Problem statement ->
Work through the data and report how many lines include the string "leave", giving the number alone.

Given records ->
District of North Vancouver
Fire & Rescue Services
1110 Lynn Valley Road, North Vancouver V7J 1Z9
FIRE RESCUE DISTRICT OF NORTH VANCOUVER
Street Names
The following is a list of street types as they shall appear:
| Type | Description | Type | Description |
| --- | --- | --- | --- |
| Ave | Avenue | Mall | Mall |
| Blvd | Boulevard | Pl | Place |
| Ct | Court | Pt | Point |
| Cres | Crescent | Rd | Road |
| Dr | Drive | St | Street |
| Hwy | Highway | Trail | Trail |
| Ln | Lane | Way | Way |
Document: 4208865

* * *

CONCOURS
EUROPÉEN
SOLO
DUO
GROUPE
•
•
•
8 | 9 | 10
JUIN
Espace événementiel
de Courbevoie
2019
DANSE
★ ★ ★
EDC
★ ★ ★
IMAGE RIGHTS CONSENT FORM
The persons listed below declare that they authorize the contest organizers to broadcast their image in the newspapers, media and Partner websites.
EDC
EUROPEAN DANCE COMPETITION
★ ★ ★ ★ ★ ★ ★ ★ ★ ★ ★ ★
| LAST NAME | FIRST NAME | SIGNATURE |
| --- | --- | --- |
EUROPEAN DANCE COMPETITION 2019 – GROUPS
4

--

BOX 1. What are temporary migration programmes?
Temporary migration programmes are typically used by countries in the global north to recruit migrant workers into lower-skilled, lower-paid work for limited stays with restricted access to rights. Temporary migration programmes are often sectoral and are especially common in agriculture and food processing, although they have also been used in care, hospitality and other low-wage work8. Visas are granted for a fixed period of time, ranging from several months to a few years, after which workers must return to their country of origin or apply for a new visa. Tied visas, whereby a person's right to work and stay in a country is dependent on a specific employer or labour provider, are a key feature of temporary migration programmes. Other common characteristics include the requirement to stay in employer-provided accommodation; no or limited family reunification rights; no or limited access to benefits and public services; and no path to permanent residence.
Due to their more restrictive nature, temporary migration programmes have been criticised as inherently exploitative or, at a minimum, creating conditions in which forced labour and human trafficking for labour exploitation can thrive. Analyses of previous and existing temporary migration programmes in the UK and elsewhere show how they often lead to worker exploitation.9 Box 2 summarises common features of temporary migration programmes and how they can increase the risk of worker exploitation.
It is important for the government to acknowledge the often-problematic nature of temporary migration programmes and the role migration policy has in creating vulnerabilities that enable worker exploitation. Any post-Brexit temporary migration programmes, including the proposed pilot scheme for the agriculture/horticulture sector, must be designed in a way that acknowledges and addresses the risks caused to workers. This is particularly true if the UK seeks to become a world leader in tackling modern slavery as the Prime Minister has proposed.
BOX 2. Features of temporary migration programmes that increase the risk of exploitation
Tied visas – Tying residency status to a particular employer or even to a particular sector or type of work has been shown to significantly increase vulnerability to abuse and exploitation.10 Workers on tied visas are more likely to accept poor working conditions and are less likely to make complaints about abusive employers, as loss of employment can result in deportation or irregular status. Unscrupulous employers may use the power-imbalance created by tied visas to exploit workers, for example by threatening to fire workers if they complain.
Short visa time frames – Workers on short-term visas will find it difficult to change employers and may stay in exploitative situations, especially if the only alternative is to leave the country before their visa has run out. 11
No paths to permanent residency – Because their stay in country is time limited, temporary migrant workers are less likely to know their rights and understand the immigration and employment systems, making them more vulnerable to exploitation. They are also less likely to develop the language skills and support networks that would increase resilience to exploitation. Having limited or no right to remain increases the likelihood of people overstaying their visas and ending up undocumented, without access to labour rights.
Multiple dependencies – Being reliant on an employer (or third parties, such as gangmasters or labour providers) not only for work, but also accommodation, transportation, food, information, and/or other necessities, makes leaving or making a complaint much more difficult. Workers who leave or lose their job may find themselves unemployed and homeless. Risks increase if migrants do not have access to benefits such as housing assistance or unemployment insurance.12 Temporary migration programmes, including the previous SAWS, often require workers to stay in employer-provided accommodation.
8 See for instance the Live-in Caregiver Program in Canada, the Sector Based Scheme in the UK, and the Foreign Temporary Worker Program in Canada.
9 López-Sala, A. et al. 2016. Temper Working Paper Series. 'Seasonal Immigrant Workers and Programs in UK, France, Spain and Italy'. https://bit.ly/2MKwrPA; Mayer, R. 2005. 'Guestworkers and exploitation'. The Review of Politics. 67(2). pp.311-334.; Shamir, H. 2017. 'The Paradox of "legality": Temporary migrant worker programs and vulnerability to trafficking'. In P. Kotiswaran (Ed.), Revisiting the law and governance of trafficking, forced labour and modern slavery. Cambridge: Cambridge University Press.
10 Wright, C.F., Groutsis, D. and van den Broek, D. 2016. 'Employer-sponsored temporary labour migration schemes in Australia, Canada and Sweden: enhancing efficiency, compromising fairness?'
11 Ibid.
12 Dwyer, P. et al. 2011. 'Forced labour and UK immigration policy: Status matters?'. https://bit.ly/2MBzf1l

Your response ->
2